Long short-term memory and Logistic regression for mortality risk prediction of intensive care unit patients with stroke.
- Author:
Yu Han DENG
1
;
Yong JIANG
2
;
Zi Yao WANG
1
;
Shuang LIU
1
;
Yu Xin WANG
1
;
Bao Hua LIU
1
Author Information
1. Department of Social Medicine and Health Education, Peking University School of Public Health, Beijing 100191, China.
2. China National Clinical Research Center for Neurological Diseases, Department of Neurology, Beijing Tian Tan Hospital, Capital Medical University, Beijing 100050, China.
- Publication Type:Journal Article
- Keywords:
Forecasting;
LSTM;
Logistic models;
Prognosis;
Stroke
- MeSH:
Critical Care;
Humans;
Intensive Care Units;
Logistic Models;
Memory, Short-Term;
Prognosis;
ROC Curve;
Retrospective Studies;
Stroke
- From:
Journal of Peking University(Health Sciences)
2022;54(3):458-467
- CountryChina
- Language:Chinese
-
Abstract:
OBJECTIVE:To select variables related to mortality risk of stroke patients in intensive care unit (ICU) through long short-term memory (LSTM) with attention mechanisms and Logistic regression with L1 norm, and to construct mortality risk prediction model based on conventional Logistic regression with important variables selected from the two models and to evaluate the model performance.

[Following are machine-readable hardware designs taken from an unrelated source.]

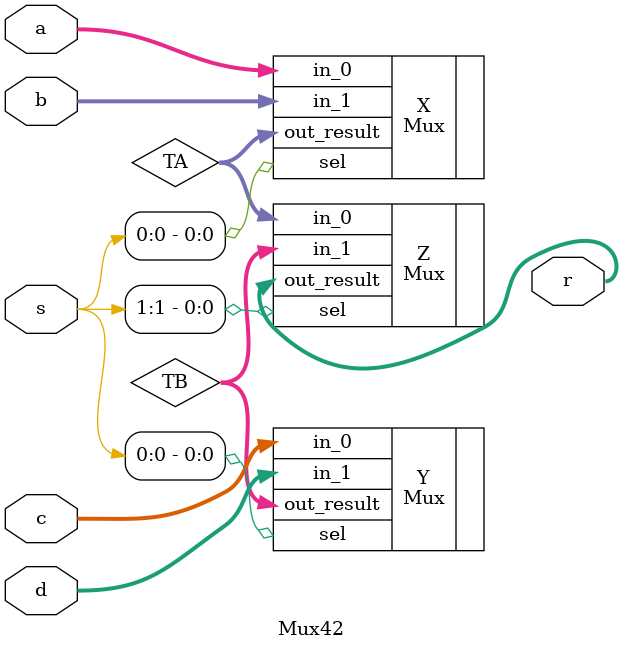
<source format=v>
module Mux42(
input [1:0] s,
input signed [15:0] a,
input signed [15:0] b,
input signed [15:0] c,
input signed [15:0] d,
output signed [15:0] r
);

wire [15:0] TA;
wire [15:0] TB;

Mux X (
	.in_0(a),
.in_1(b),
.sel(s[0]),
.out_result(TA)
);

Mux Y (
	.in_0(c),
.in_1(d),
.sel(s[0]),
.out_result(TB)
);

Mux Z (
	.in_0(TA),
.in_1(TB),
.sel(s[1]),
.out_result(r)
);


endmodule
</source>
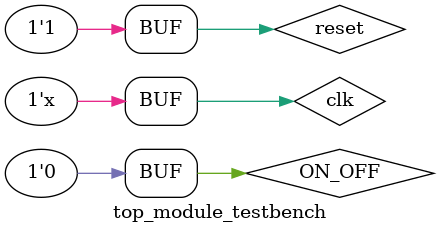
<source format=sv>
`timescale 1ns / 1ps


module top_module_testbench();

    logic clk, reset;
    //logic [3:0] count;
    logic [6:0] bcd_out;
    logic fib_out;
    logic ON_OFF;
    top_module DUT(
        .clock(clk),
        .reset(reset),
        //.count(count),
        .bcd_out(bcd_out),
        .fib_out(fib_out),
        .ON_OFF(ON_OFF)
    );
    
      // Señales de salida del módulo bajo prueba

    always #5 clk = ~clk; // Generación de señal de reloj

    initial begin
        ON_OFF=1;
        clk = 0;
        reset = 1;
        #20 reset = 0;
        
        //#20 reset = 1;
        
        //#20 reset = 0;
        
        //#20 reset = 1;
        
        //#20 reset = 0;
        
        //#20 reset = 1;
        
       // #20 reset = 0;
        
        //#20 reset = 1;
        
        //#20 reset = 0;
        //#40 reset = 1;
        
        #160 reset = 1;
        #20 ON_OFF=0;
        
    end

endmodule


</source>
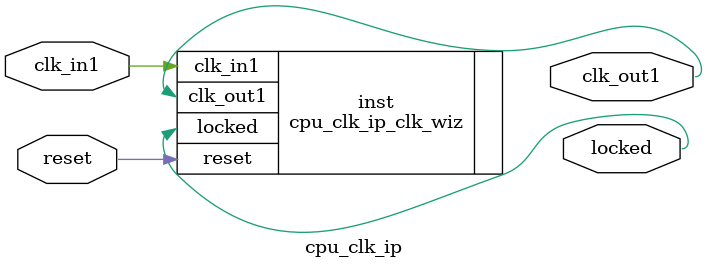
<source format=v>


`timescale 1ps/1ps

(* CORE_GENERATION_INFO = "cpu_clk_ip,clk_wiz_v5_3_1,{component_name=cpu_clk_ip,use_phase_alignment=true,use_min_o_jitter=false,use_max_i_jitter=false,use_dyn_phase_shift=false,use_inclk_switchover=false,use_dyn_reconfig=false,enable_axi=0,feedback_source=FDBK_AUTO,PRIMITIVE=MMCM,num_out_clk=1,clkin1_period=10.0,clkin2_period=10.0,use_power_down=false,use_reset=true,use_locked=true,use_inclk_stopped=false,feedback_type=SINGLE,CLOCK_MGR_TYPE=NA,manual_override=false}" *)

module cpu_clk_ip 
 (
 // Clock in ports
  input         clk_in1,
  // Clock out ports
  output        clk_out1,
  // Status and control signals
  input         reset,
  output        locked
 );

  cpu_clk_ip_clk_wiz inst
  (
 // Clock in ports
  .clk_in1(clk_in1),
  // Clock out ports  
  .clk_out1(clk_out1),
  // Status and control signals               
  .reset(reset), 
  .locked(locked)            
  );

endmodule

</source>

METHODS:Medical Information Mart for Intensive Care (MIMIC)-Ⅳ database was retrospectively analyzed and the patients who were primarily diagnosed with stroke were selected as study population. The outcome was defined as whether the patient died in hospital after admission. Candidate predictors included demogra-phic information, complications, laboratory tests and vital signs in the initial 48 h after ICU admission. The data were randomly divided into a training set and a test set for ten times at a ratio of 8 ∶2. In training sets, LSTM with attention mechanisms and Logistic regression with L1 norm were constructed to select important variables. In the test sets, the mean importance of variables of ten times was used as a reference to pick out the top 10 variables in each of the two models, and then these variables were included in conventional Logistic regression to build the final prediction model. Model evaluation was based on the area under the receiver operating characteristic curve (AUC), sensitivity, specificity, and accuracy. And the model performance was compared with the forward Logistic regression model which hadn't conducted variable selection previously.
RESULTS:A total of 2 755 patients with 2 979 ICU admission records were included in the analysis, of which 526 recorded deaths. The AUC of Logistic regression model with L1 norm was statistically better than that of LSTM with attention mechanisms (0.819±0.031 vs. 0.760±0.018, P < 0.001). Age, blood glucose, and blood urea nitrogen were at the top ten important variables in both of the two models. AUC, sensitivity, specificity, and accuracy of Logistic regression models were 0.85, 85.98%, 71.74% and 74.26%, respectively. And the final prediction model was superior to forward Logistic regression model.
CONCLUSION:The variables selected by Logistic regression with L1 norm and LSTM with attention mechanisms had good prediction performance, which showed important implications on the mortality prediction of stroke patients in ICU.